Both compressed data and encrypted data look similar: they are a string of apparently random characters that seem to bear no relationship to the original data. But there are significant differences between the intent and the process of compression and encryption.
You compress data so it is smaller, thus reducing storage space or transmission times. But since you want to easily retrieve the original data, compression algorithms are standardized and well known. Consider a ZIP file. A ZIP file can be expanded back into its original file(s) on almost any kind of computer system. In most cases, the receiving system needs no additional information than that contained within the compressed file.
Compression algorithms work by finding strings of characters that are repeated within the data, and replacing each occurrence of the string by a much shorter string. If you had, for example, a long paper about George Washington, a simple compression algorithm might replace each occurrence of “George Washington” with “\gw\” thus replacing 17 characters with just 4 each time. Compression algorithms can find lots of duplicated strings like page headers and footers, and fragments involving parts of words or numbers.

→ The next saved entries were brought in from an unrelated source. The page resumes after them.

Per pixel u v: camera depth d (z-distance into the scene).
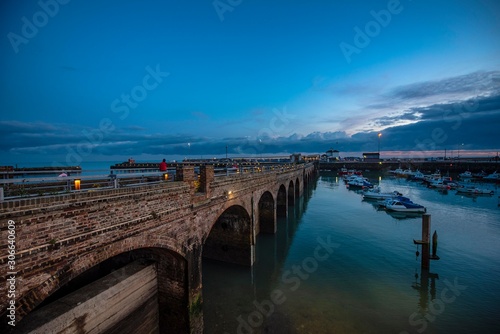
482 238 27.11
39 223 6.12
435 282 18.27
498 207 41.38
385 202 41.22
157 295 12.07
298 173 44.19
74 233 6.91
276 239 26.94
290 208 40.88
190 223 11.97
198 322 12.43
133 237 8.75
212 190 14.16
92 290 9.12
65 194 6.69
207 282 18.12
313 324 13.82
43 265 6.21
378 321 14.10
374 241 26.47
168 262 11.82
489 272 19.67
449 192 55.84
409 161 105.88
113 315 9.55
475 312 14.93
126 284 10.18
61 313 7.70
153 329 11.77
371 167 107.00
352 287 17.58
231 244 20.52
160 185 10.02
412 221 33.81
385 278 18.86
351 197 51.50
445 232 29.12
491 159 105.31
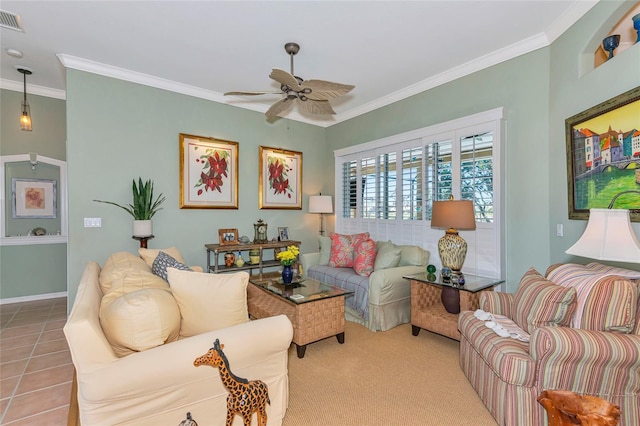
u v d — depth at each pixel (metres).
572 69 2.45
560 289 1.76
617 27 2.33
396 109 4.16
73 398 2.03
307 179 5.22
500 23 2.58
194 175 4.03
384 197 4.34
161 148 3.80
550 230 2.72
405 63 3.30
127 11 2.43
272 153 4.77
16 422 1.79
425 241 3.77
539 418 1.58
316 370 2.37
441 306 3.14
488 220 3.12
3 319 3.47
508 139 3.03
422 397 2.02
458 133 3.38
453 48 3.00
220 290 1.67
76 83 3.27
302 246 5.16
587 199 2.27
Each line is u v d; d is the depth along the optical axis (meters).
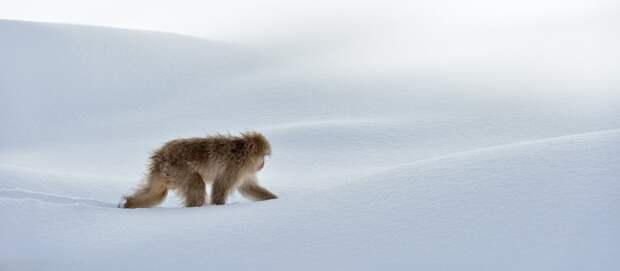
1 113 41.94
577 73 43.56
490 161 11.12
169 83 50.44
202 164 12.36
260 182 16.36
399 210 9.73
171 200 15.46
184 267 8.60
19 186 15.29
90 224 10.54
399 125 30.58
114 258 9.05
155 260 8.89
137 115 42.50
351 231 9.25
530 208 9.16
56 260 9.10
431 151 25.62
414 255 8.34
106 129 38.78
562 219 8.72
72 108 44.00
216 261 8.71
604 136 11.47
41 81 47.78
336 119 35.44
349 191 10.89
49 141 36.75
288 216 10.14
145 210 11.58
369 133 28.62
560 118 32.50
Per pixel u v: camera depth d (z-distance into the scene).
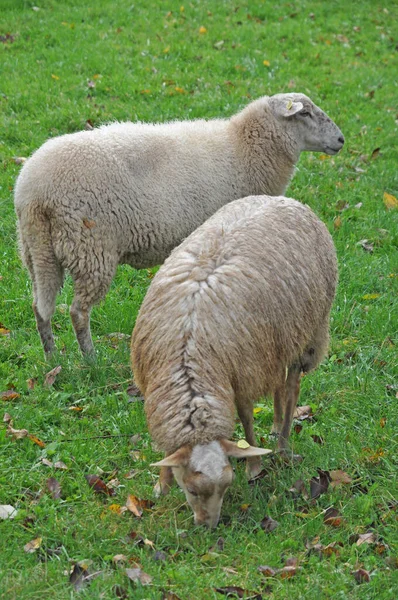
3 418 6.79
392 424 6.97
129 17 17.17
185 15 17.64
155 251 7.91
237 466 6.34
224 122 8.77
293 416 6.82
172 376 5.35
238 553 5.40
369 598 5.05
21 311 8.54
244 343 5.50
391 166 12.48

You encrypt data so that only certain people can access it. In order to decrypt the data, the receiver needs to know a secret key. Depending on the type of encryption and the length of the key, it can take the fastest computers from seconds to millions of years to brute force decrypt the data. For any scheme more complicated than a simple character substitution (replace each “A” with “x”), the encryption process eliminates the duplicated strings. “George Washington” will most likely be encrypted into different strings at each occurrence.
Therefore trying to compress encrypted data is just a waste of time, and can actually make the data bigger since there is some overhead just to define the type of compression and other parameters needed to decompress it.

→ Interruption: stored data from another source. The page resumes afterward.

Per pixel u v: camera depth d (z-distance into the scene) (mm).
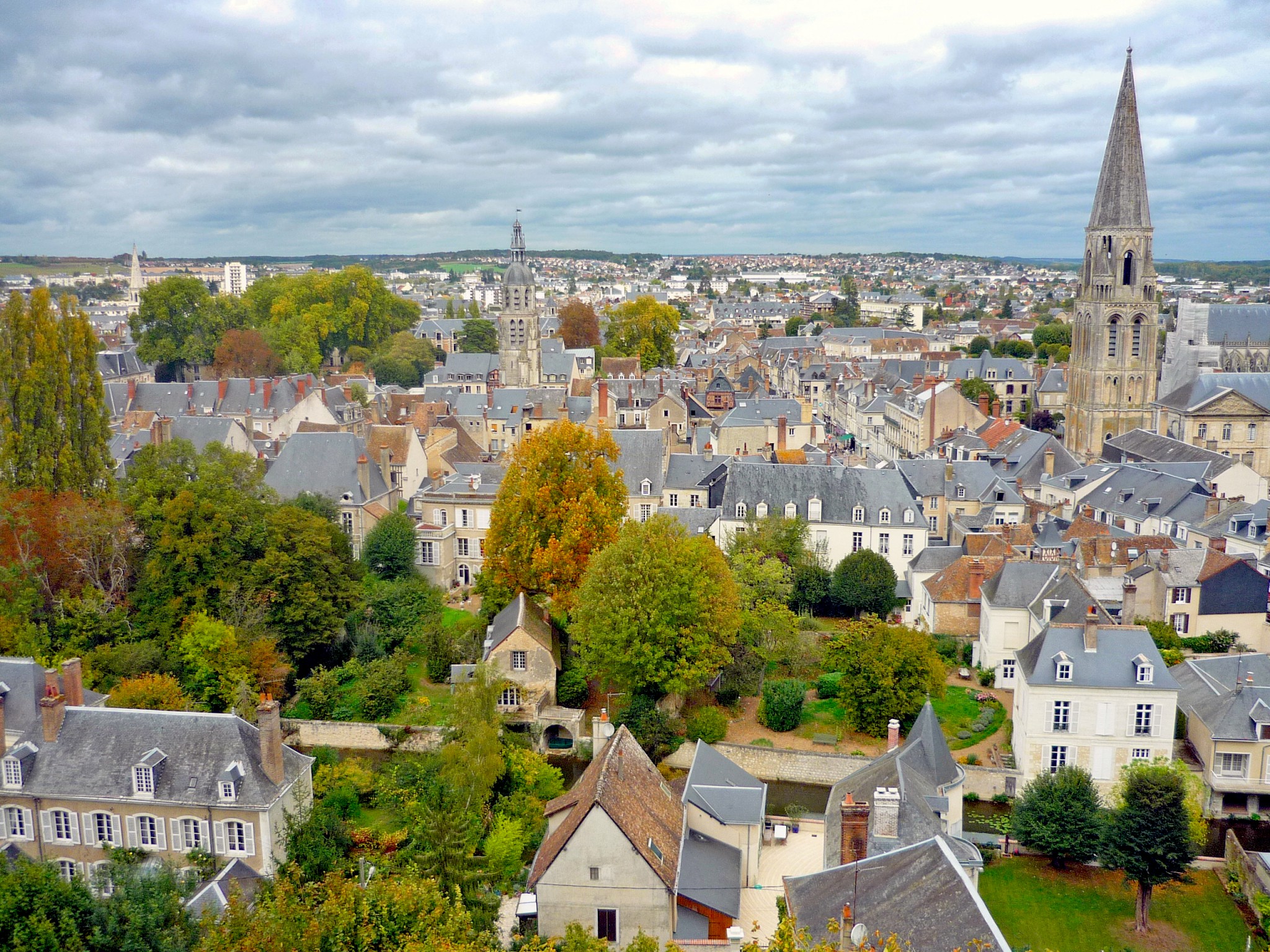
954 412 182125
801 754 87875
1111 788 78000
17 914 49812
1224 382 170875
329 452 125875
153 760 70375
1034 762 80562
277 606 99438
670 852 65062
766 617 99625
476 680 84875
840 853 57000
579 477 105188
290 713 96188
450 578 122125
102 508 100938
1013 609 97812
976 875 57969
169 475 104438
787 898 52438
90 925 50688
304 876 69188
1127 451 157875
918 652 91562
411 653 105562
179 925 52344
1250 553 110500
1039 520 127250
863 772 68938
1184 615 103250
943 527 132250
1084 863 73562
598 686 99562
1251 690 80500
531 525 102625
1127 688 77750
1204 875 72188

Some compression algorithms support some level of encryption. For example, when you create a ZIP file you can specify an encryption key. Many of these algorithms are very weak and subject to easy attack, plus you must send the key to the receiver by some means. I watched a coworker email an encrypted ZIP file to a partner, then send a follow-up email with the password. If the receiver’s email was compromised, then the cybercriminal just received the data and the key.
Both compression and encryption can take significant processing effort on each end. Usually it takes fewer resources to decompress data than to compress it. Since stored data needs only be compressed once, when it is stored, and is often decompressed many times, this attribute is desirable.
Normally, encryption and decryption times are very close to each other on the same platform. Obviously, the actual times depend on the hardware characteristics of the platform.
You should always encrypt sensitive data, whether it is personal or financial data that is protected by regulations or laws, or proprietary information for a company or classified information for a country.
Whether you choose to compress data is a simple business decision: do you save enough money or data transmission time to justify the added cost of compressing and decompression the data.
The last word:
If you need to compress and encrypt data, first compress the data, then encrypt it. That works and you get the full benefit of the compression. However, the process introduces a vulnerability to attack the encryption.
As mentioned earlier, each compression algorithm adds a header in front of the compressed data. That header defines the compression type and a bunch of parameters and is of a fixed format. It is possible to determine the type of compression that an organization uses or accepts by simply trying different compression schemes and see which ones are accepted. It then becomes far easier to attack the encryption since you know how the clear-text message starts.
Keep your sense of humor.